▶ **RECORDS FOR PROCESSING**:
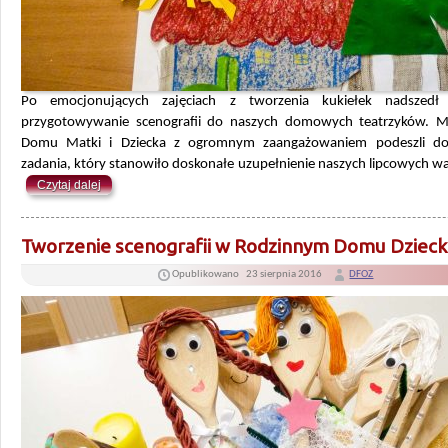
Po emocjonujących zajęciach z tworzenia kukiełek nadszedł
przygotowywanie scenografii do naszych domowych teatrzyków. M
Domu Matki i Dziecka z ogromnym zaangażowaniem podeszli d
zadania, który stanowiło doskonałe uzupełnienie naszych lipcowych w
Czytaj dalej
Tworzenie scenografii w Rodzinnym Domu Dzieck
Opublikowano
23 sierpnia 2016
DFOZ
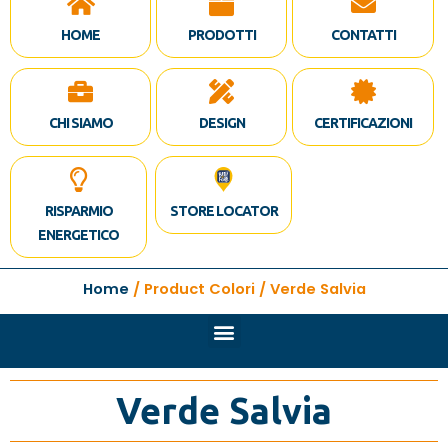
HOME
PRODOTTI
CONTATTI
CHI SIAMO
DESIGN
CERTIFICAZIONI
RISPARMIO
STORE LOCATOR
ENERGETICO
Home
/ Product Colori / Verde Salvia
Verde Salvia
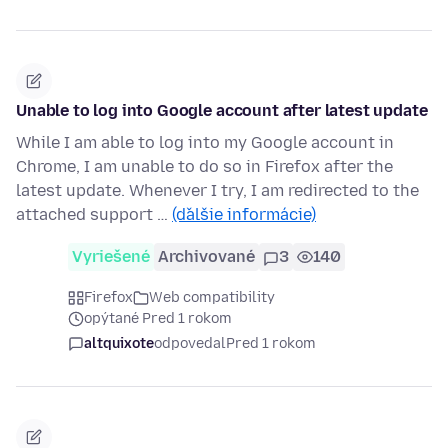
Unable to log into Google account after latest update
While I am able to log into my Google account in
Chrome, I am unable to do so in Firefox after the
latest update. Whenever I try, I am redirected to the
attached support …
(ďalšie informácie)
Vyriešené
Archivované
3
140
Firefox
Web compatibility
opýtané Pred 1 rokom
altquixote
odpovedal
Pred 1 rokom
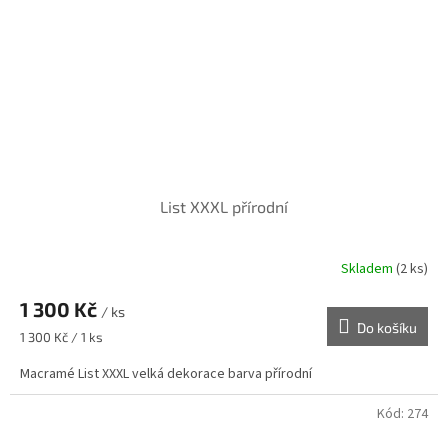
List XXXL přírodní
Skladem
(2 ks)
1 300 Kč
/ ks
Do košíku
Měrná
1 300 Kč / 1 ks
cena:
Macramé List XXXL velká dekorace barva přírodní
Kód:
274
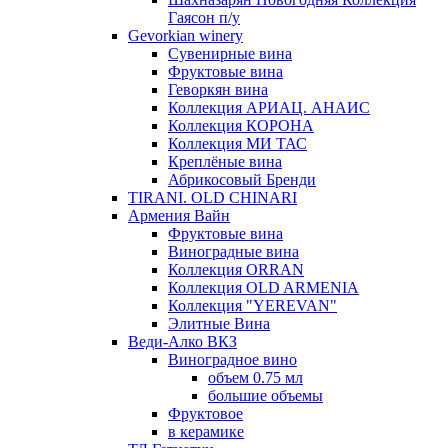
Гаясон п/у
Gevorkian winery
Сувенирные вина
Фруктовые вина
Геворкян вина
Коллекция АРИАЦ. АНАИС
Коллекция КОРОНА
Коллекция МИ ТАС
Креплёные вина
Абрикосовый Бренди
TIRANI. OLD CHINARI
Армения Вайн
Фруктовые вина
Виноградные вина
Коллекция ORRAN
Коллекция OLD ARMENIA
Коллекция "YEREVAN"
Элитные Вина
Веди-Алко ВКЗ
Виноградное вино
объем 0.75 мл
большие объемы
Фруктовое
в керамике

▶ **WHAT IS NEEDED**: Pictures excluded, repeat the material above from its first line through the line containing "Коллекция ORRAN", both included.

▶ **ANSWER TO THIS EXERCISE**:
Po emocjonujących zajęciach z tworzenia kukiełek nadszedł
przygotowywanie scenografii do naszych domowych teatrzyków. M
Domu Matki i Dziecka z ogromnym zaangażowaniem podeszli d
zadania, który stanowiło doskonałe uzupełnienie naszych lipcowych w
Czytaj dalej
Tworzenie scenografii w Rodzinnym Domu Dzieck
Opublikowano
23 sierpnia 2016
DFOZ
HOME
PRODOTTI
CONTATTI
CHI SIAMO
DESIGN
CERTIFICAZIONI
RISPARMIO
STORE LOCATOR
ENERGETICO
Home
/ Product Colori / Verde Salvia
Verde Salvia
Unable to log into Google account after latest update
While I am able to log into my Google account in
Chrome, I am unable to do so in Firefox after the
latest update. Whenever I try, I am redirected to the
attached support …
(ďalšie informácie)
Vyriešené
Archivované
3
140
Firefox
Web compatibility
opýtané Pred 1 rokom
altquixote
odpovedal
Pred 1 rokom
List XXXL přírodní
Skladem
(2 ks)
1 300 Kč
/ ks
Do košíku
Měrná
1 300 Kč / 1 ks
cena:
Macramé List XXXL velká dekorace barva přírodní
Kód:
274
Гаясон п/у
Gevorkian winery
Сувенирные вина
Фруктовые вина
Геворкян вина
Коллекция АРИАЦ. АНАИС
Коллекция КОРОНА
Коллекция МИ ТАС
Креплёные вина
Абрикосовый Бренди
TIRANI. OLD CHINARI
Армения Вайн
Фруктовые вина
Виноградные вина
Коллекция ORRAN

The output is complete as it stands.